**TEXT**
Deliberating the Trans-Pacific Partnership
On Oct. 5, the United States and 11 other countries finalized the Trans-Pacific Partnership (TPP) free-trade agreement after seven years of negotiations. Besides the United States, the other countries involved are Australia, Brunei, Canada, Chile, Japan, Malaysia, Mexico, New Zealand, Peru, Singapore and Vietnam.
The goal of the TPP is to “promote economic growth; support the creation and retention of jobs; enhance innovation, productivity and competitiveness; raise living standards; reduce poverty; and promote transparency, good governance, and enhanced labor and environmental protections.” If only! Grandiose promises aside, the TPP would, among other things, reduce tariffs and establish an alternative method of resolving trade disputes outside of court.
Ratifying the TPP has long been a goal of the Obama administration. “At a time when 95 percent of our potential customers live outside our borders, this agreement will open up new markets to made-in-America goods and services,” President Obama said. “[The TPP] would eliminate more than 18,000 taxes that various countries put on made-in-America products. For instance, last year, we exported $89 billion in automotive products alone to TPP countries, many of which have soaring tariffs—more than 70 percent, in some cases—on made-in-America products. …Thanks to the TPP, those taxes will drop drastically, most of them to zero.”

**DATASET EXTRACT**

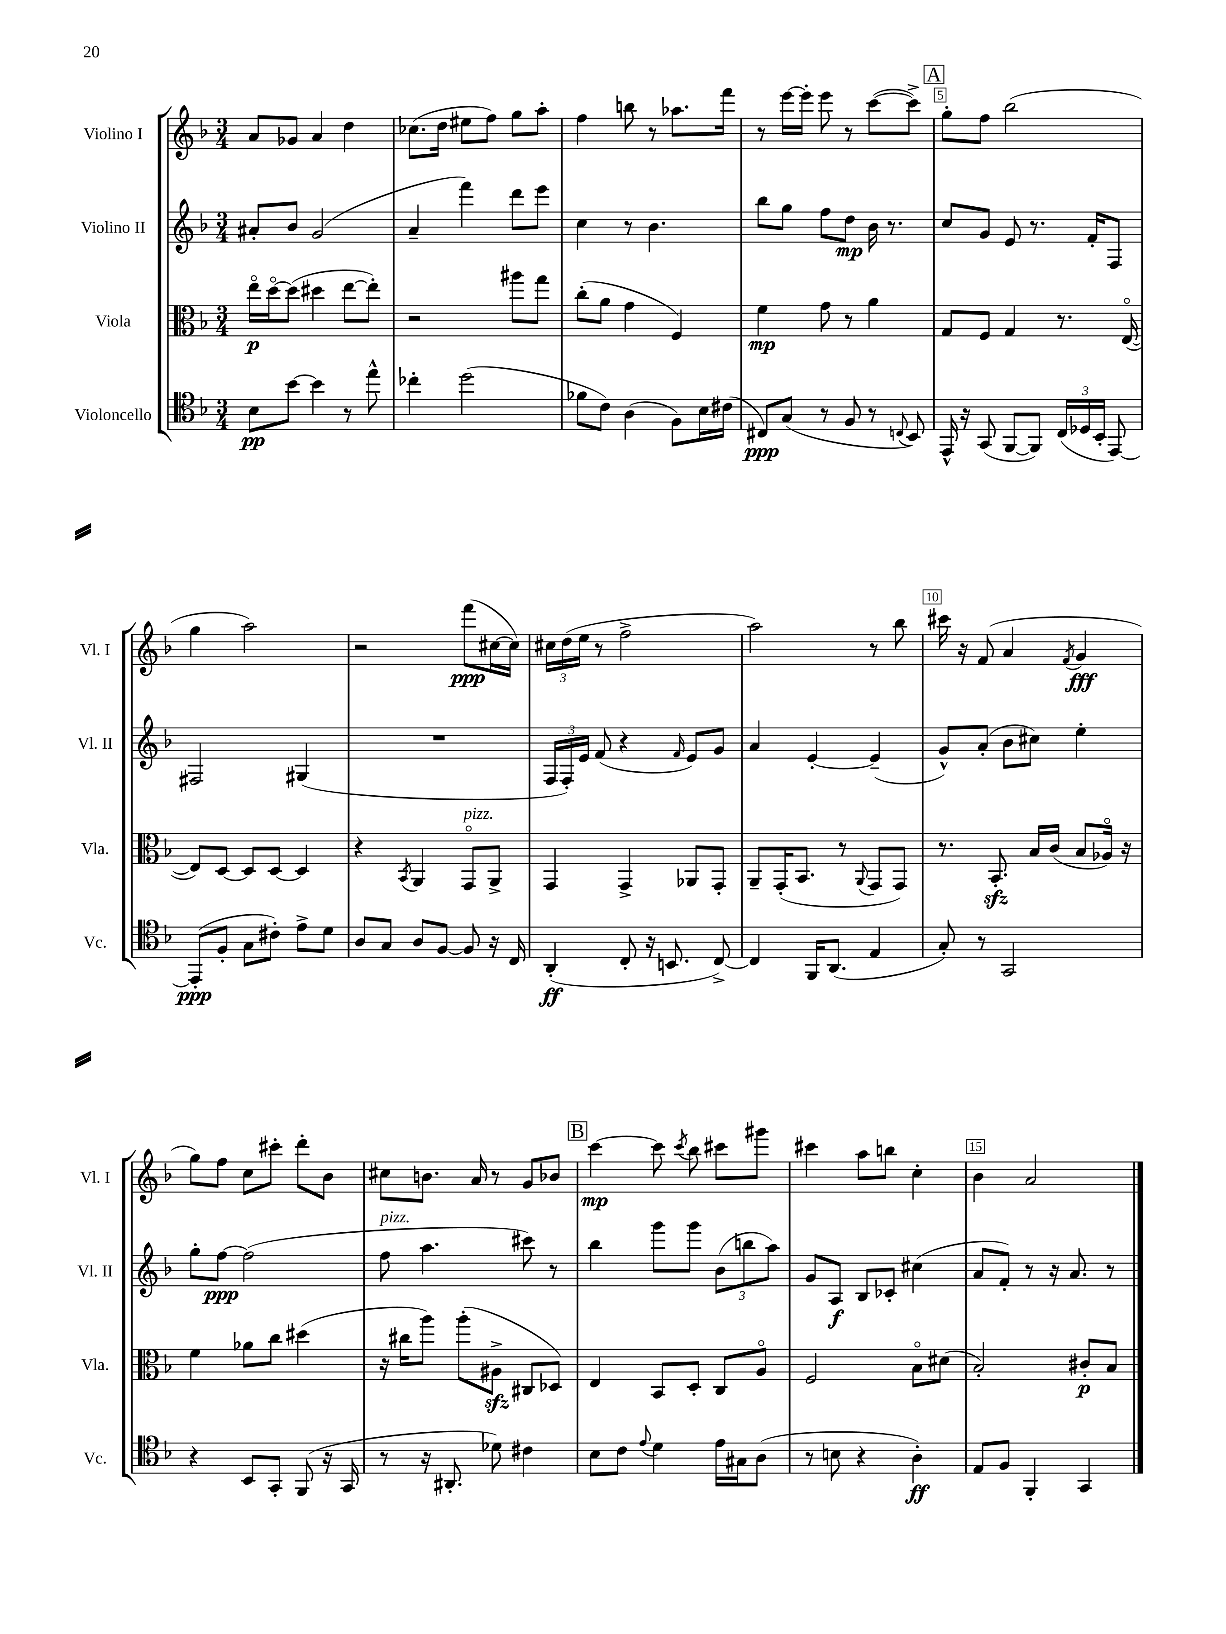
<<
\new StaffGroup <<
\new Staff = "s0" \with { instrumentName = "Violino I" shortInstrumentName = "Vl. I" } {
    \clef treble \key f \major \numericTimeSignature \time 3/4
    \autoBeamOff a'8[ ges'8] a'4 d''4 |
    ces''8.[( d''16] eis''8[ f''8]) g''8[ a''8]-. |
    f''4 b''8 r8 aes''8.[ f'''16] |
    r8 e'''16[~ e'''16]-. e'''8 r8 c'''8[~( c'''8]->) |
    \mark \markup { \box "A" } g''8[-. f''8] bes''2( |
    g''4 a''2) |
    r2 f'''8[\ppp( cis''16~ cis''16]) |
    \tuplet 3/2 { cis''16[ d''16( e''16] } r8 f''2-> |
    a''2) r8 bes''8 |
    cis'''16 r16 f'8( a'4 \acciaccatura { f'8 } g'4\fff |
    g''8[) f''8] c''8[ cis'''8]-. d'''8[-. bes'8] |
    cis''8[ b'8.] a'16 r8 g'8[ bes'8] |
    \mark \markup { \box "B" } c'''4~\mp c'''8 \acciaccatura { c'''8 } bes''8 cis'''8[ gis'''8] |
    cis'''4 a''8[ b''8] c''4-. |
    bes'4 a'2 \bar "|." |
}
\new Staff = "s1" \with { instrumentName = "Violino II" shortInstrumentName = "Vl. II" } {
    \clef treble \key f \major \numericTimeSignature \time 3/4
    \autoBeamOff ais'8[-. bes'8] g'2( |
    a'4-- f'''4) d'''8[ e'''8] |
    c''4 r8 bes'4. |
    bes''8[ g''8] f''8[ d''8]\mp bes'16 r8. |
    \mark \markup { \box "A" } c''8[ g'8] e'8 r8. f'16[-. f8] |
    fis2 gis4( |
    R2. |
    \tuplet 3/2 { f16[ f16-.) e'16] } f'8( r4 \grace { f'16 } e'8[) g'8] |
    a'4 e'4~-. e'4--( |
    g'8[-^) a'8]-.( bes'8[ cis''8]) e''4-. |
    g''8[-. f''8]~\ppp f''2( |
    f''8^\markup { \italic "pizz." } a''4. cis'''8) r8 |
    \mark \markup { \box "B" } bes''4 g'''8[ g'''8] \tuplet 3/2 { bes'8[( b''8 a''8]) } |
    g'8[ a8]\f bes8[ ces'8]-. cis''4( |
    a'8[ f'8]-.) r8 r16 a'8. r8 \bar "|." |
}
\new Staff = "s2" \with { instrumentName = "Viola" shortInstrumentName = "Vla." } {
    \clef alto \key f \major \numericTimeSignature \time 3/4
    \autoBeamOff e''16[\flageolet\p d''16~\flageolet d''8]( dis''4 e''8[~ e''8]-.) |
    r2 ais''8[ g''8] |
    c''8[-.( a'8] g'4 f4) |
    f'4\mp g'8 r8 a'4 |
    \mark \markup { \box "A" } g8[ f8] g4 r8. e16~\flageolet( |
    e8[) d8]~ d8[ d8]~ d4 |
    r4 \acciaccatura { bes,8 } a,4 g,8[\flageolet^\markup { \italic "pizz." } a,8]-> |
    g,4 g,4-> aes,8[ g,8]-. |
    a,8[-- g,16-.( bes,8.] r8 \appoggiatura { a,8 } g,8[ g,8]) |
    r8. bes,8.-.\sfz bes16[ c'16]( bes8[ aes16]\flageolet) r16 |
    f'4 aes'8[ c''8] dis''4( |
    r16 cis''16[ a''8]) a''8[-.( ais8]->\sfz cis8[ des8]) |
    \mark \markup { \box "B" } e4 bes,8[ d8]-. c8[ a8]\flageolet |
    f2 bes8[\flageolet dis'8]( |
    bes2-.) cis'8[-.\p bes8] \bar "|." |
}
\new Staff = "s3" \with { instrumentName = "Violoncello" shortInstrumentName = "Vc." } {
    \clef tenor \key f \major \numericTimeSignature \time 3/4
    \autoBeamOff bes8[\pp bes'8]~ bes'4 r8 e''8-^ |
    ces''4-. d''2( |
    fes'8[ c'8]) a4( f8[) bes16 cis'16]( |
    cis8[\ppp) g8]( r8 f8 r8 \appoggiatura { c8 } bes,8) |
    \mark \markup { \box "A" } e,16-^ r16 g,8( f,8[~ f,8]) \tuplet 3/2 { c16[( des16 bes,16]-. } e,8~) |
    e,8[-.\ppp( f8]-. g8[ cis'8]-.) e'8[-> d'8] |
    a8[ g8] a8[ f8]~ f8 r16 c16 |
    a,4-.\ff( c8-. r16 b,8. c8~->) |
    c4 f,16[ a,8.]( e4 |
    g8-.) r8 g,2 |
    r4 bes,8[ g,8]-. f,8( r16 g,16 |
    r8 r16 ais,8.-. des'8) cis'4 |
    \mark \markup { \box "B" } bes8[ c'8] \appoggiatura { e'8 } d'4 e'16[ gis16 a8]( |
    r8 b8 r4 a4-.\ff) |
    e8[ f8] f,4-. g,4 \bar "|." |
}
>>
>>
\layout { \context { \Score \override BarNumber.break-visibility = ##(#f #t #t) barNumberVisibility = #(every-nth-bar-number-visible 5) \override BarNumber.stencil = #(make-stencil-boxer 0.1 0.3 ly:text-interface::print) } }
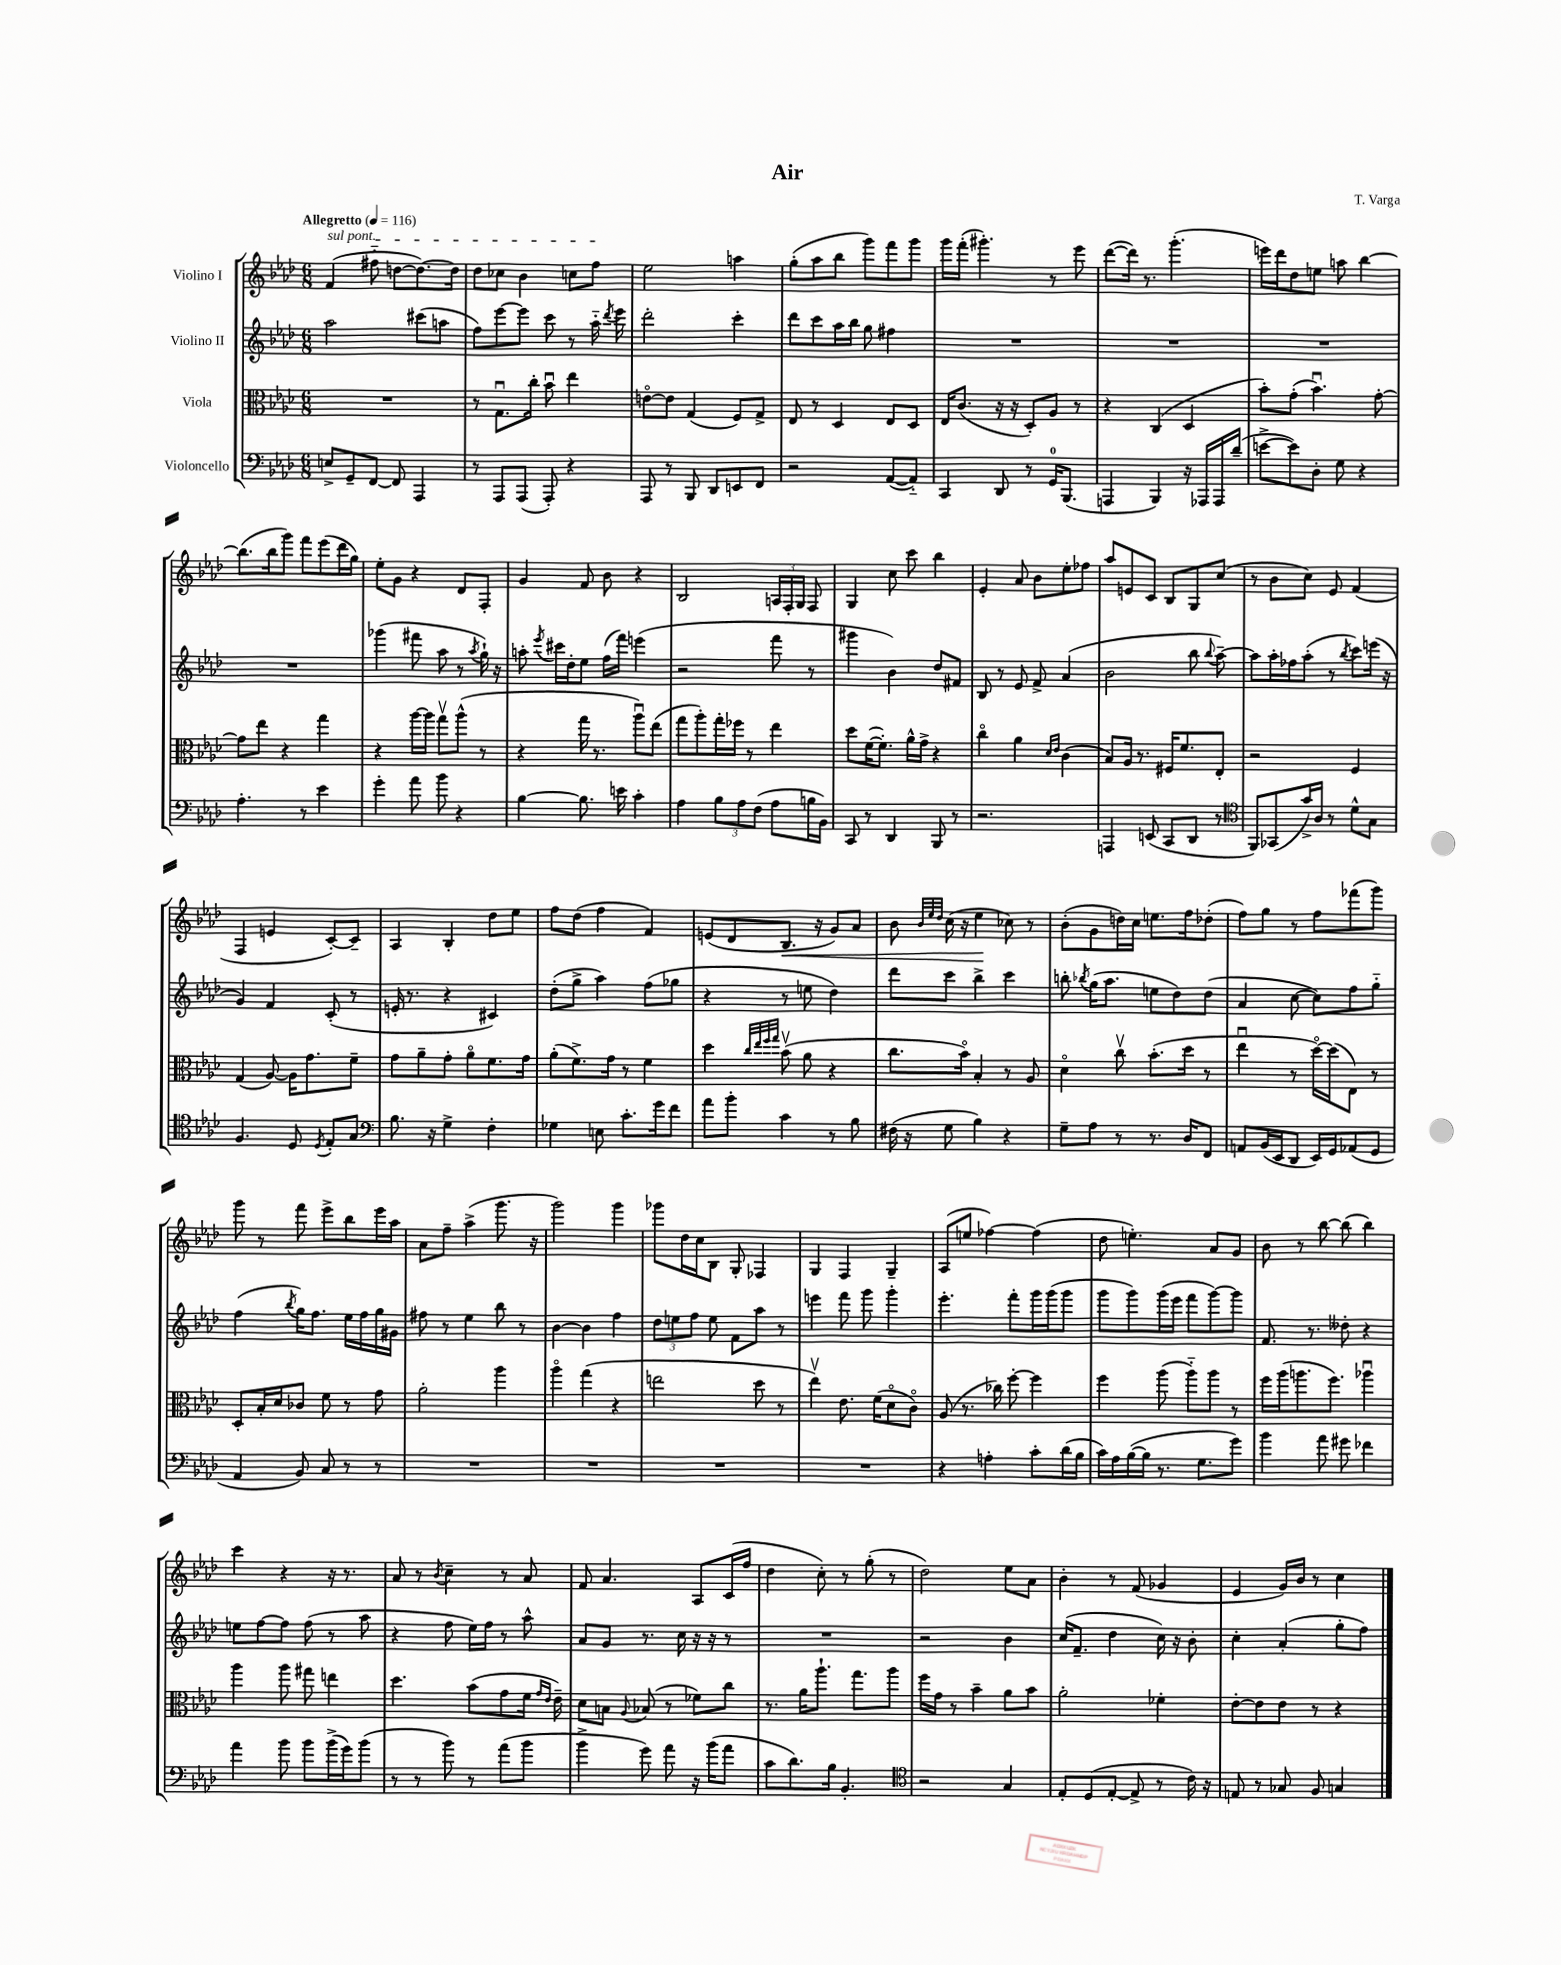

**EXERCISE SET**
• a. In the text on the Trans-Pacific Partnership, how many years of negotiations came before the agreement was finalized?
• b. Rewrite everything in the text on the Trans-Pacific Partnership from "Deliberating the Trans-Pacific" down to "outside of court.", with "Trans-Pacific Partnership" changed to "Pacific Rim Trade Pact".
The entries have nothing to do with this exercise.

**ANSWERS TO EACH TASK**
• a. Seven years.

• b.
Deliberating the Pacific Rim Trade Pact
On Oct. 5, the United States and 11 other countries finalized the Pacific Rim Trade Pact (TPP) free-trade agreement after seven years of negotiations. Besides the United States, the other countries involved are Australia, Brunei, Canada, Chile, Japan, Malaysia, Mexico, New Zealand, Peru, Singapore and Vietnam.
The goal of the TPP is to “promote economic growth; support the creation and retention of jobs; enhance innovation, productivity and competitiveness; raise living standards; reduce poverty; and promote transparency, good governance, and enhanced labor and environmental protections.” If only! Grandiose promises aside, the TPP would, among other things, reduce tariffs and establish an alternative method of resolving trade disputes outside of court.